At first I wanted glass walls; concrete floors with radiant heat; a cast-concrete countertop and sink in the kitchen; high ceilings; a porch; and a stairway modeled after the floating perforated steel one that Jean Nouvel designed for the Cartier Foundation for Contemporary Art in Paris. I’d just been there on my honeymoon with my husband, Charlie Jett, and we fell in love with it and took a lot of pictures to show John. We also decided to have two sleeping lofts on the second floor, connected by a glass catwalk.
John’s design for the house hugs the edge of the available ground space, which gives us about 850 square feet on the first floor and another 550 on the second. He came up with the idea of putting the porch on the roof and a steel staircase on the outside of the house so it would be accessible from the sleeping loft. Putting the porch up there also made it private enough for a hot tub. I suggested we use sails for shade. The sun gets pretty harsh here in the summer, and all the boats in the nearby harbor inspired me.
We chose the materials inside and out for their economy and aesthetics. John suggested we use Pac-Clad, a metal roofing material, for the exterior because it’s cost-effective, durable, maintenance-free, and comes in various colors. It also has seamed ridges that make it look like it’s made out of planks, which pays homage to the vernacular here—there are wood barns everywhere. We chose metallic silver because it would be more reflective and keep the house cooler.
By the time we were ready to break ground, it had been a year and a half since we cleared the lot, and the builder was missing in action. We heard he went bankrupt. We found Patrick Poland through friends, and he was a godsend. He has this encyclopedic knowledge of the area, so we were able to find subcontractors to make almost everything locally.
After we priced things out, we realized we had to cut down on anything custom. The concrete floors with radiant heat and cast kitchen sink had to go. They were way too expensive. Patrick found a local and economical concrete contractor to do the fireplace, chimney stack, outside stairs, back patio, and another wall along the dune behind the house for extra stability.

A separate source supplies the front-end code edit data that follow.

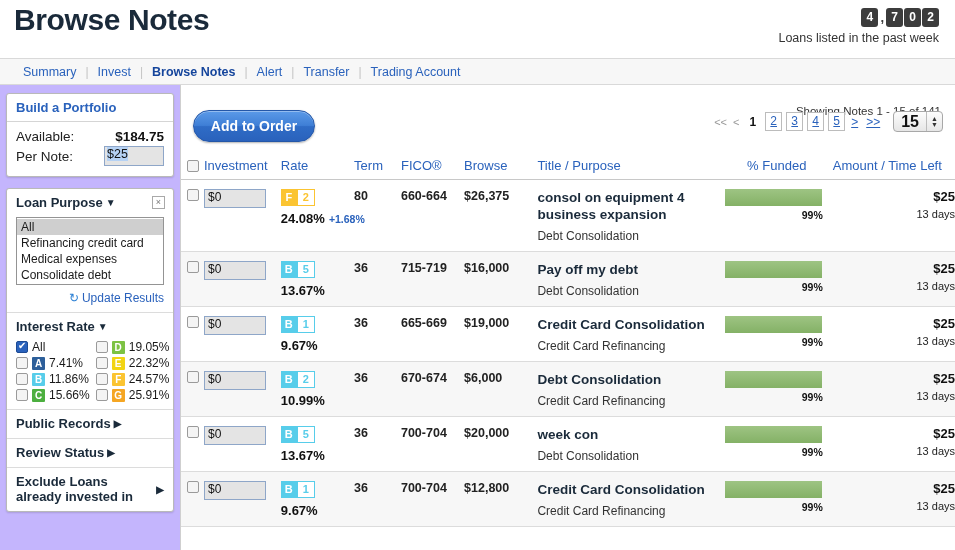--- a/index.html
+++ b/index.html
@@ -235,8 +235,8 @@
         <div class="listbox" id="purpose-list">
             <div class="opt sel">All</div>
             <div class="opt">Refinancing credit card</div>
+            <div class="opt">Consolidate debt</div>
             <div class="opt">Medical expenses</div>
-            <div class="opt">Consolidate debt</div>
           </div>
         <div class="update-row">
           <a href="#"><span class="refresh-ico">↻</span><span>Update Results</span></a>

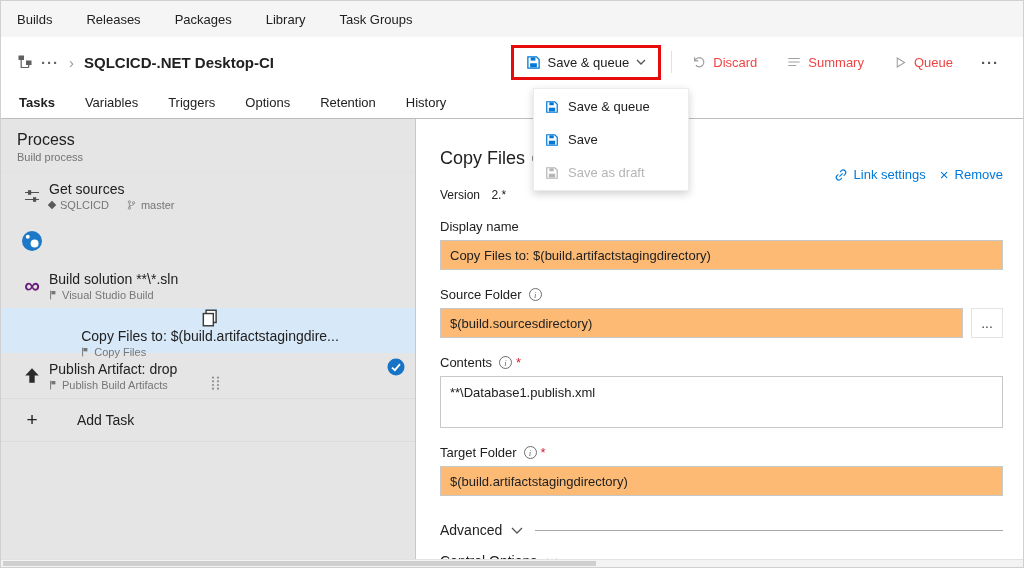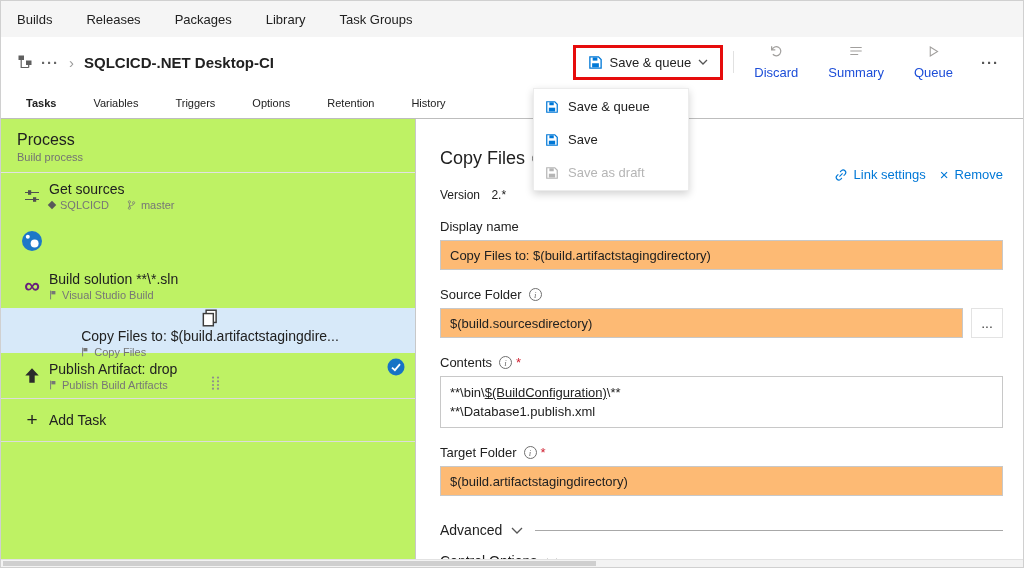--- a/index.html
+++ b/index.html
@@ -19,7 +19,7 @@
   .cmd-title { font-size:15px; font-weight:600; color:#212121; }
   .cmd-actions { margin-left:auto; display:flex; align-items:center; gap:10px; }
   .cmd-btn { display:inline-flex; align-items:center; gap:7px; background:transparent; border:none; font-family:inherit; font-size:13px; color:#212121; padding:7px 10px; cursor:pointer; white-space:nowrap; }
-  .cmd-btn.dim { color:#1d4ed8; cursor:default;flex-direction:column; }
+  .cmd-btn.dim { color:#ef4444; cursor:default; }
   .cmd-btn .ic { display:inline-flex; }
   .blue { color:#0078d7; }
   .gray { color:#a19f9d; }

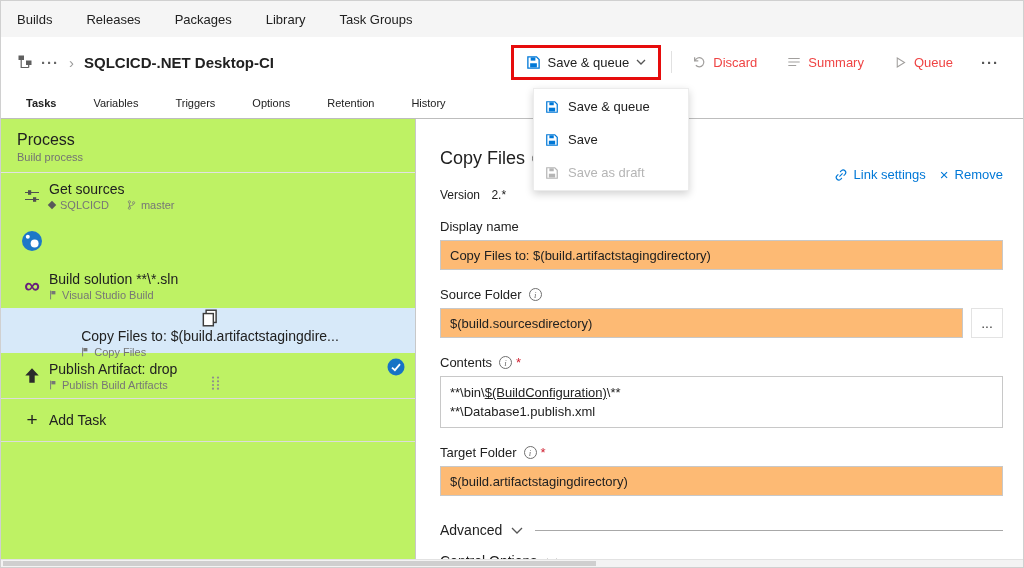--- a/index.html
+++ b/index.html
@@ -29,7 +29,7 @@
 
   
   .tabbar { position:absolute; top:86px; left:0; right:0; height:32px; display:flex; align-items:center; padding:0 18px; gap:30px; border-bottom:1px solid #bdbdbd; background:#fff; }
-  .tab { font-size:11px; color:#212121; cursor:pointer; white-space:nowrap;margin-left:7px; }
+  .tab { font-size:13px; color:#212121; cursor:pointer; white-space:nowrap; }
   .tab.active { font-weight:bold; }
 
   

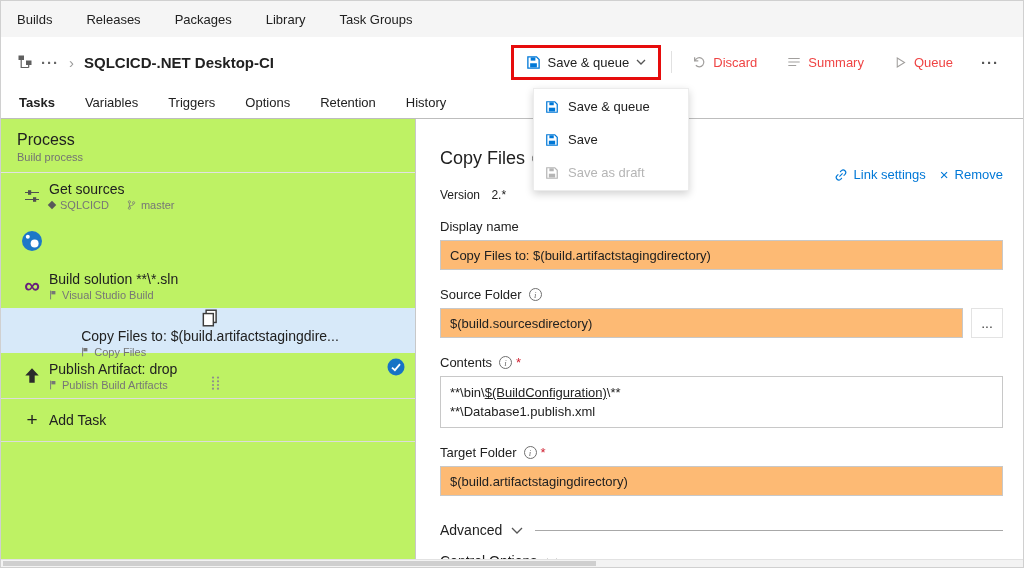--- a/index.html
+++ b/index.html
@@ -34,7 +34,7 @@
 
   
   .main { position:absolute; top:118px; bottom:8px; left:0; right:0; display:flex; }
-  .left { width:415px; border-right:1px solid #c8c8c8; background:#bef264; overflow:hidden; }
+  .left { width:415px; border-right:1px solid #c8c8c8; background:#e5e5e5; overflow:hidden; }
   .right { flex:1; padding:16px 20px 0 24px; overflow:hidden; position:relative; }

He was also able to find a steel fabricator to make the staircases, though John had to modify the design using perforated steel and tension steel rope, and eliminate the glass in the catwalk, to make it affordable. They used the same railing system to edge the catwalk and sleeping lofts. Our bedroom is lined with floor-to-ceiling frosted sliding glass doors for privacy, but the other one is totally open to the living area below it.

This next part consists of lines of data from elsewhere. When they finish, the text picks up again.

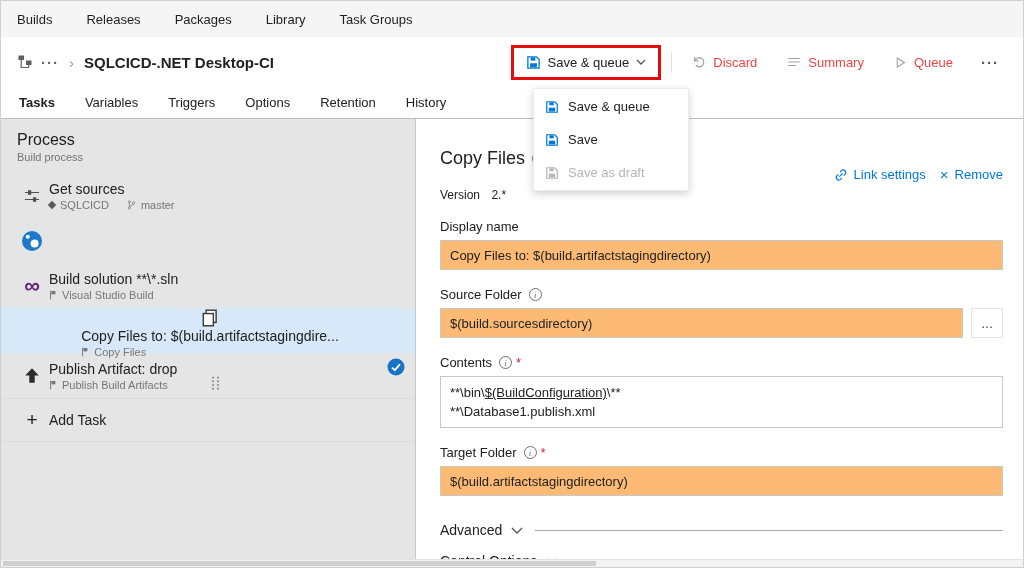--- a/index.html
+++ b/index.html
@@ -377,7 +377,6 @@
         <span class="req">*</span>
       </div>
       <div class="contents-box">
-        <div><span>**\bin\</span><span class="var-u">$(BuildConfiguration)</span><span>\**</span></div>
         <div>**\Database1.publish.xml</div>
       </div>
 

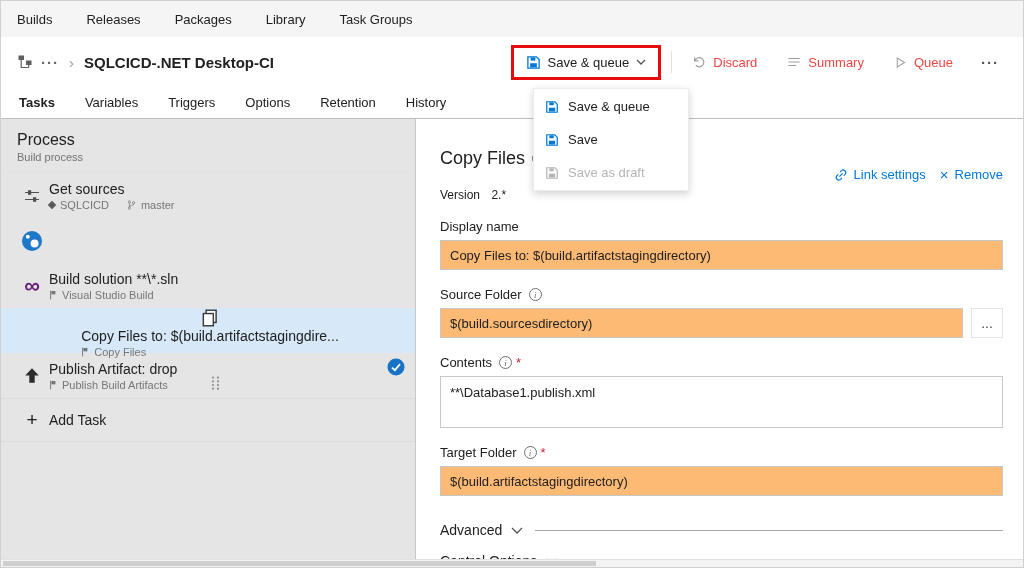--- a/index.html
+++ b/index.html
@@ -53,7 +53,7 @@
   .grip { margin-left:14px; margin-right:4px; display:inline-flex; flex:none; cursor:grab; }
   .add-task { height:44px; display:flex; align-items:center; padding:0 14px; border-top:1px solid #dcdcdc; border-bottom:1px solid #dcdcdc; cursor:pointer; }
   .add-plus { width:34px; font-size:19px; color:#212121; text-align:center; }
-  .add-label { font-size:14px; }
+  .add-label { font-size:14px;margin-left:28px; }
 
   
   .detail-head { display:flex; align-items:center; }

The kitchen is a combination of Ikea upper cabinets and stock MDF cabinets that John clad with bamboo veneers. I came up with an idea to double our counter space. Two storage units under the countertop roll out and are topped with butcher block, so they become food prep islands. John clad the MDF shelves and cabinets surrounding the fireplace with the same bamboo veneers we used in the kitchen, which gives them a very luxurious, custom-made feel.
Lisa Skolnik is a mother of four and a writer living in Chicago. As the former Chicago editor of Metropolitan Home, she's been in countless homes built with unlimited budgets. Seeing Nancy Church and Charlie Jett's dreamy beach pad ("Come Sail Away," June 2011) gave her new hope that "even normal folk can aspire to own a house that's cost effective to build and maintain."